14 DAY TRIAL // While confirming that details on a Critical zero-day vulnerability have made their way into the wild, Microsoft noted that customers running the latest iteration of Windows client and server platforms are not exposed to any risks.
The newly reported security flaw resides in the Windows Graphics Rendering Engine and is remotely exploitable, according to the Redmond company, which earns it the maximum severity rating of Critical.
Successful exploits targeting the Windows Graphics Rendering Engine vulnerability could allow attackers to run infected computers remotely and effectively take over with the same privileges as the account of the user logged-on.
However, at the time of this article, Microsoft noted that it was not aware of any attacks targeting the flaw. At the same time, it appears that customers did not provide any feedback indicating that they were affected because of this security issue.
Microsoft has detailed the measures that need to be taken in order to ensure that any potential attacks will be rendered useless.
As it does with all zero-day reports, the company published guidance designed to allow customers to fend for themselves until a patch will be cooked and released.
Security Advisory 2490606 is now live, offering information on the 0-dat security hole but also workarounds that will help users hold off until an update will be provided.
The Mitigating Factors and Suggested Actions section offers advice on how to bulletproof Windows Vista, Windows XP, Windows Server 2008 and Windows Server 2003 against exploits.
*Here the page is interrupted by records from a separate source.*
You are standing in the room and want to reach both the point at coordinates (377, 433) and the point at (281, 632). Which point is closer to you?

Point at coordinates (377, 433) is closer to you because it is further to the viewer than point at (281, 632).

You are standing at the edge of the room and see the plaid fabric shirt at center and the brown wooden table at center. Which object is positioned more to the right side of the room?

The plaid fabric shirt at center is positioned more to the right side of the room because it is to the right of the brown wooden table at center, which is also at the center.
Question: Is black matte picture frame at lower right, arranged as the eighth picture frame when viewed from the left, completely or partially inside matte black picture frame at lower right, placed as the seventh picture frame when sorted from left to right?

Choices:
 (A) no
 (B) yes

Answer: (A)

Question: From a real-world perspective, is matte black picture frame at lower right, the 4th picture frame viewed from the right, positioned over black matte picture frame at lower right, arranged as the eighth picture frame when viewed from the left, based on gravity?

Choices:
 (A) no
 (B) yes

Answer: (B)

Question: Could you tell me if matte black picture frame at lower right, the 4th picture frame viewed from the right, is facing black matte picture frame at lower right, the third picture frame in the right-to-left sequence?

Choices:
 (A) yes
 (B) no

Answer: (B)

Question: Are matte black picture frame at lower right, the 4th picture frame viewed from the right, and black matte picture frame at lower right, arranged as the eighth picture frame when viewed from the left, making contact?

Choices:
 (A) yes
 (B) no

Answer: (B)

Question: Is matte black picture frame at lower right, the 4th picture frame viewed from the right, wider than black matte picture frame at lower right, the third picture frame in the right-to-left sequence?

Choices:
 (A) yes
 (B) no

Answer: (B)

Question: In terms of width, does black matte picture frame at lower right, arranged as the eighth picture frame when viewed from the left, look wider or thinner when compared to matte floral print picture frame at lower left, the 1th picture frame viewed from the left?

As previously stated, Windows 7 and Windows Sever 2008 R2 are not affected by the Windows Graphics Rendering Engine 0-day.
“Although this issue does not currently meet the criteria for an out-of-band security bulletin, Microsoft is actively working to develop a comprehensive security update to address this vulnerability,” noted Jerry Bryant, group manager, response communications, Microsoft.
“Additionally, the company is monitoring the threat landscape and working with partners through the Microsoft Active Protections Program (MAPP) to take action against malicious sites that may attempt to exploit this vulnerability.”